**ACTIVITY**
Images don't belong in the copy. Output the rest of the data exactly.

Saved data entries:
——
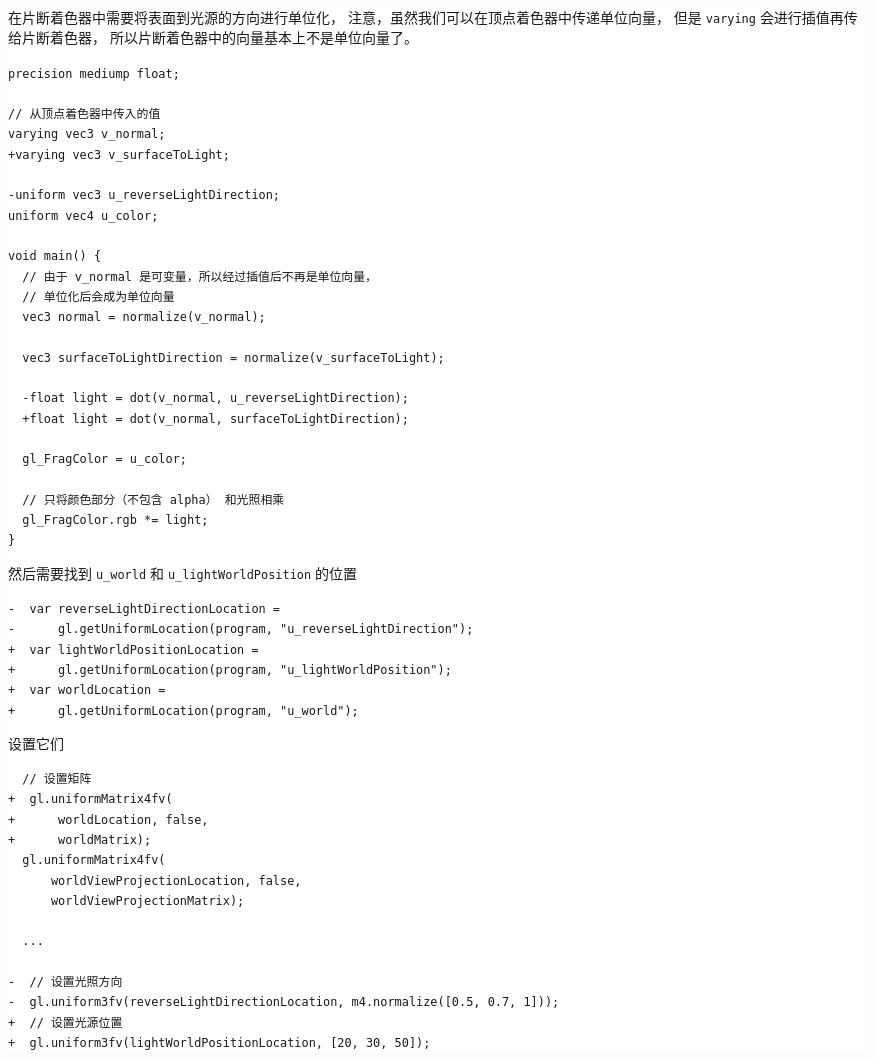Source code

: 在片断着色器中需要将表面到光源的方向进行单位化，
注意，虽然我们可以在顶点着色器中传递单位向量，
但是 `varying` 会进行插值再传给片断着色器，
所以片断着色器中的向量基本上不是单位向量了。

    precision mediump float;

    // 从顶点着色器中传入的值
    varying vec3 v_normal;
    +varying vec3 v_surfaceToLight;

    -uniform vec3 u_reverseLightDirection;
    uniform vec4 u_color;

    void main() {
      // 由于 v_normal 是可变量，所以经过插值后不再是单位向量，
      // 单位化后会成为单位向量
      vec3 normal = normalize(v_normal);

      vec3 surfaceToLightDirection = normalize(v_surfaceToLight);

      -float light = dot(v_normal, u_reverseLightDirection);
      +float light = dot(v_normal, surfaceToLightDirection);

      gl_FragColor = u_color;

      // 只将颜色部分（不包含 alpha） 和光照相乘
      gl_FragColor.rgb *= light;
    }


然后需要找到 `u_world` 和 `u_lightWorldPosition` 的位置

```
-  var reverseLightDirectionLocation =
-      gl.getUniformLocation(program, "u_reverseLightDirection");
+  var lightWorldPositionLocation =
+      gl.getUniformLocation(program, "u_lightWorldPosition");
+  var worldLocation =
+      gl.getUniformLocation(program, "u_world");
```

设置它们

```
  // 设置矩阵
+  gl.uniformMatrix4fv(
+      worldLocation, false,
+      worldMatrix);
  gl.uniformMatrix4fv(
      worldViewProjectionLocation, false,
      worldViewProjectionMatrix);

  ...

-  // 设置光照方向
-  gl.uniform3fv(reverseLightDirectionLocation, m4.normalize([0.5, 0.7, 1]));
+  // 设置光源位置
+  gl.uniform3fv(lightWorldPositionLocation, [20, 30, 50]);
```
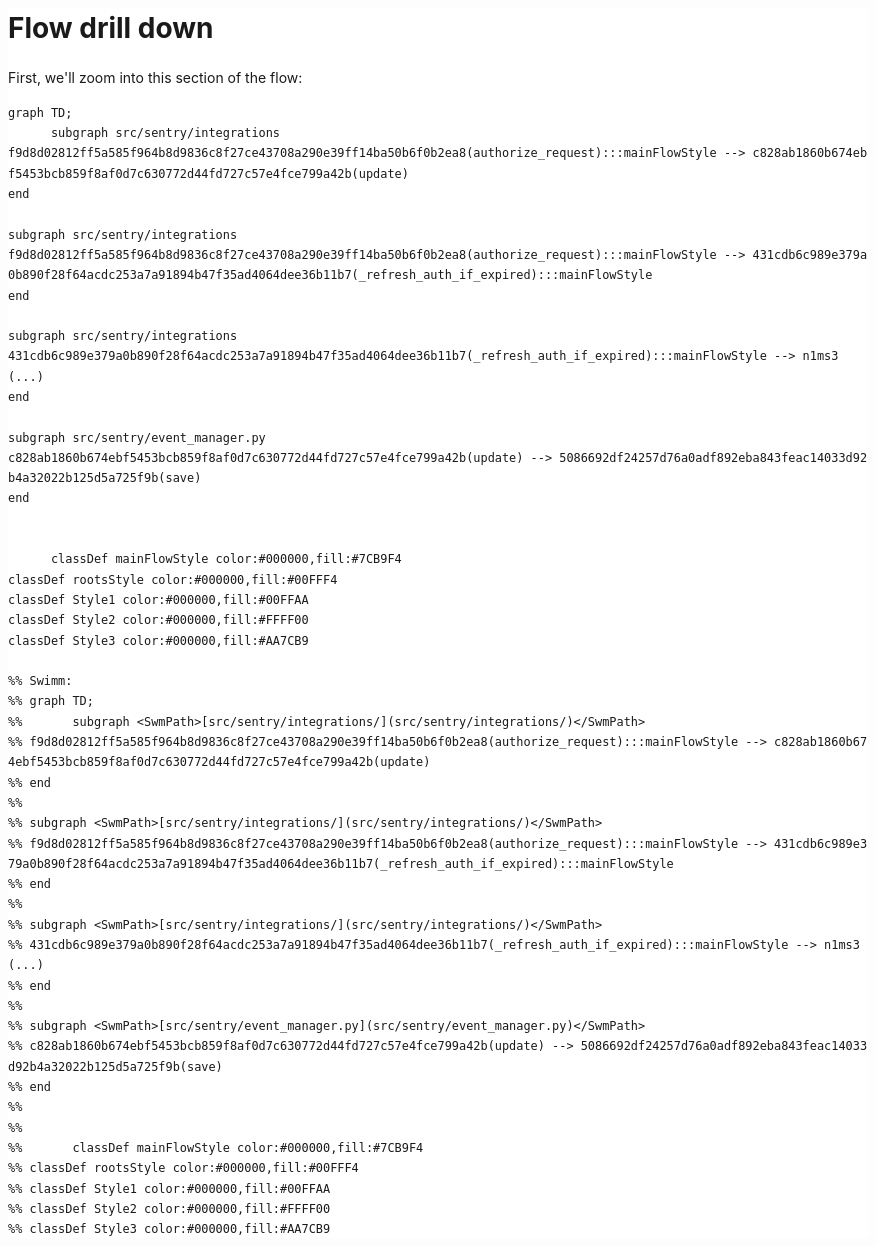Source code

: # Flow drill down

First, we'll zoom into this section of the flow:

```mermaid
graph TD;
      subgraph src/sentry/integrations
f9d8d02812ff5a585f964b8d9836c8f27ce43708a290e39ff14ba50b6f0b2ea8(authorize_request):::mainFlowStyle --> c828ab1860b674ebf5453bcb859f8af0d7c630772d44fd727c57e4fce799a42b(update)
end

subgraph src/sentry/integrations
f9d8d02812ff5a585f964b8d9836c8f27ce43708a290e39ff14ba50b6f0b2ea8(authorize_request):::mainFlowStyle --> 431cdb6c989e379a0b890f28f64acdc253a7a91894b47f35ad4064dee36b11b7(_refresh_auth_if_expired):::mainFlowStyle
end

subgraph src/sentry/integrations
431cdb6c989e379a0b890f28f64acdc253a7a91894b47f35ad4064dee36b11b7(_refresh_auth_if_expired):::mainFlowStyle --> n1ms3(...)
end

subgraph src/sentry/event_manager.py
c828ab1860b674ebf5453bcb859f8af0d7c630772d44fd727c57e4fce799a42b(update) --> 5086692df24257d76a0adf892eba843feac14033d92b4a32022b125d5a725f9b(save)
end


      classDef mainFlowStyle color:#000000,fill:#7CB9F4
classDef rootsStyle color:#000000,fill:#00FFF4
classDef Style1 color:#000000,fill:#00FFAA
classDef Style2 color:#000000,fill:#FFFF00
classDef Style3 color:#000000,fill:#AA7CB9

%% Swimm:
%% graph TD;
%%       subgraph <SwmPath>[src/sentry/integrations/](src/sentry/integrations/)</SwmPath>
%% f9d8d02812ff5a585f964b8d9836c8f27ce43708a290e39ff14ba50b6f0b2ea8(authorize_request):::mainFlowStyle --> c828ab1860b674ebf5453bcb859f8af0d7c630772d44fd727c57e4fce799a42b(update)
%% end
%% 
%% subgraph <SwmPath>[src/sentry/integrations/](src/sentry/integrations/)</SwmPath>
%% f9d8d02812ff5a585f964b8d9836c8f27ce43708a290e39ff14ba50b6f0b2ea8(authorize_request):::mainFlowStyle --> 431cdb6c989e379a0b890f28f64acdc253a7a91894b47f35ad4064dee36b11b7(_refresh_auth_if_expired):::mainFlowStyle
%% end
%% 
%% subgraph <SwmPath>[src/sentry/integrations/](src/sentry/integrations/)</SwmPath>
%% 431cdb6c989e379a0b890f28f64acdc253a7a91894b47f35ad4064dee36b11b7(_refresh_auth_if_expired):::mainFlowStyle --> n1ms3(...)
%% end
%% 
%% subgraph <SwmPath>[src/sentry/event_manager.py](src/sentry/event_manager.py)</SwmPath>
%% c828ab1860b674ebf5453bcb859f8af0d7c630772d44fd727c57e4fce799a42b(update) --> 5086692df24257d76a0adf892eba843feac14033d92b4a32022b125d5a725f9b(save)
%% end
%% 
%% 
%%       classDef mainFlowStyle color:#000000,fill:#7CB9F4
%% classDef rootsStyle color:#000000,fill:#00FFF4
%% classDef Style1 color:#000000,fill:#00FFAA
%% classDef Style2 color:#000000,fill:#FFFF00
%% classDef Style3 color:#000000,fill:#AA7CB9
```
——
**RESULT FOR THIS EXERCISE**
Source code

: 在片断着色器中需要将表面到光源的方向进行单位化，
注意，虽然我们可以在顶点着色器中传递单位向量，
但是 `varying` 会进行插值再传给片断着色器，
所以片断着色器中的向量基本上不是单位向量了。

    precision mediump float;

    // 从顶点着色器中传入的值
    varying vec3 v_normal;
    +varying vec3 v_surfaceToLight;

    -uniform vec3 u_reverseLightDirection;
    uniform vec4 u_color;

    void main() {
      // 由于 v_normal 是可变量，所以经过插值后不再是单位向量，
      // 单位化后会成为单位向量
      vec3 normal = normalize(v_normal);

      vec3 surfaceToLightDirection = normalize(v_surfaceToLight);

      -float light = dot(v_normal, u_reverseLightDirection);
      +float light = dot(v_normal, surfaceToLightDirection);

      gl_FragColor = u_color;

      // 只将颜色部分（不包含 alpha） 和光照相乘
      gl_FragColor.rgb *= light;
    }


然后需要找到 `u_world` 和 `u_lightWorldPosition` 的位置

```
-  var reverseLightDirectionLocation =
-      gl.getUniformLocation(program, "u_reverseLightDirection");
+  var lightWorldPositionLocation =
+      gl.getUniformLocation(program, "u_lightWorldPosition");
+  var worldLocation =
+      gl.getUniformLocation(program, "u_world");
```

设置它们

```
  // 设置矩阵
+  gl.uniformMatrix4fv(
+      worldLocation, false,
+      worldMatrix);
  gl.uniformMatrix4fv(
      worldViewProjectionLocation, false,
      worldViewProjectionMatrix);

  ...

-  // 设置光照方向
-  gl.uniform3fv(reverseLightDirectionLocation, m4.normalize([0.5, 0.7, 1]));
+  // 设置光源位置
+  gl.uniform3fv(lightWorldPositionLocation, [20, 30, 50]);
```
Source code

: # Flow drill down

First, we'll zoom into this section of the flow:

```mermaid
graph TD;
      subgraph src/sentry/integrations
f9d8d02812ff5a585f964b8d9836c8f27ce43708a290e39ff14ba50b6f0b2ea8(authorize_request):::mainFlowStyle --> c828ab1860b674ebf5453bcb859f8af0d7c630772d44fd727c57e4fce799a42b(update)
end

subgraph src/sentry/integrations
f9d8d02812ff5a585f964b8d9836c8f27ce43708a290e39ff14ba50b6f0b2ea8(authorize_request):::mainFlowStyle --> 431cdb6c989e379a0b890f28f64acdc253a7a91894b47f35ad4064dee36b11b7(_refresh_auth_if_expired):::mainFlowStyle
end

subgraph src/sentry/integrations
431cdb6c989e379a0b890f28f64acdc253a7a91894b47f35ad4064dee36b11b7(_refresh_auth_if_expired):::mainFlowStyle --> n1ms3(...)
end

subgraph src/sentry/event_manager.py
c828ab1860b674ebf5453bcb859f8af0d7c630772d44fd727c57e4fce799a42b(update) --> 5086692df24257d76a0adf892eba843feac14033d92b4a32022b125d5a725f9b(save)
end


      classDef mainFlowStyle color:#000000,fill:#7CB9F4
classDef rootsStyle color:#000000,fill:#00FFF4
classDef Style1 color:#000000,fill:#00FFAA
classDef Style2 color:#000000,fill:#FFFF00
classDef Style3 color:#000000,fill:#AA7CB9

%% Swimm:
%% graph TD;
%%       subgraph <SwmPath>[src/sentry/integrations/](src/sentry/integrations/)</SwmPath>
%% f9d8d02812ff5a585f964b8d9836c8f27ce43708a290e39ff14ba50b6f0b2ea8(authorize_request):::mainFlowStyle --> c828ab1860b674ebf5453bcb859f8af0d7c630772d44fd727c57e4fce799a42b(update)
%% end
%% 
%% subgraph <SwmPath>[src/sentry/integrations/](src/sentry/integrations/)</SwmPath>
%% f9d8d02812ff5a585f964b8d9836c8f27ce43708a290e39ff14ba50b6f0b2ea8(authorize_request):::mainFlowStyle --> 431cdb6c989e379a0b890f28f64acdc253a7a91894b47f35ad4064dee36b11b7(_refresh_auth_if_expired):::mainFlowStyle
%% end
%% 
%% subgraph <SwmPath>[src/sentry/integrations/](src/sentry/integrations/)</SwmPath>
%% 431cdb6c989e379a0b890f28f64acdc253a7a91894b47f35ad4064dee36b11b7(_refresh_auth_if_expired):::mainFlowStyle --> n1ms3(...)
%% end
%% 
%% subgraph <SwmPath>[src/sentry/event_manager.py](src/sentry/event_manager.py)</SwmPath>
%% c828ab1860b674ebf5453bcb859f8af0d7c630772d44fd727c57e4fce799a42b(update) --> 5086692df24257d76a0adf892eba843feac14033d92b4a32022b125d5a725f9b(save)
%% end
%% 
%% 
%%       classDef mainFlowStyle color:#000000,fill:#7CB9F4
%% classDef rootsStyle color:#000000,fill:#00FFF4
%% classDef Style1 color:#000000,fill:#00FFAA
%% classDef Style2 color:#000000,fill:#FFFF00
%% classDef Style3 color:#000000,fill:#AA7CB9
```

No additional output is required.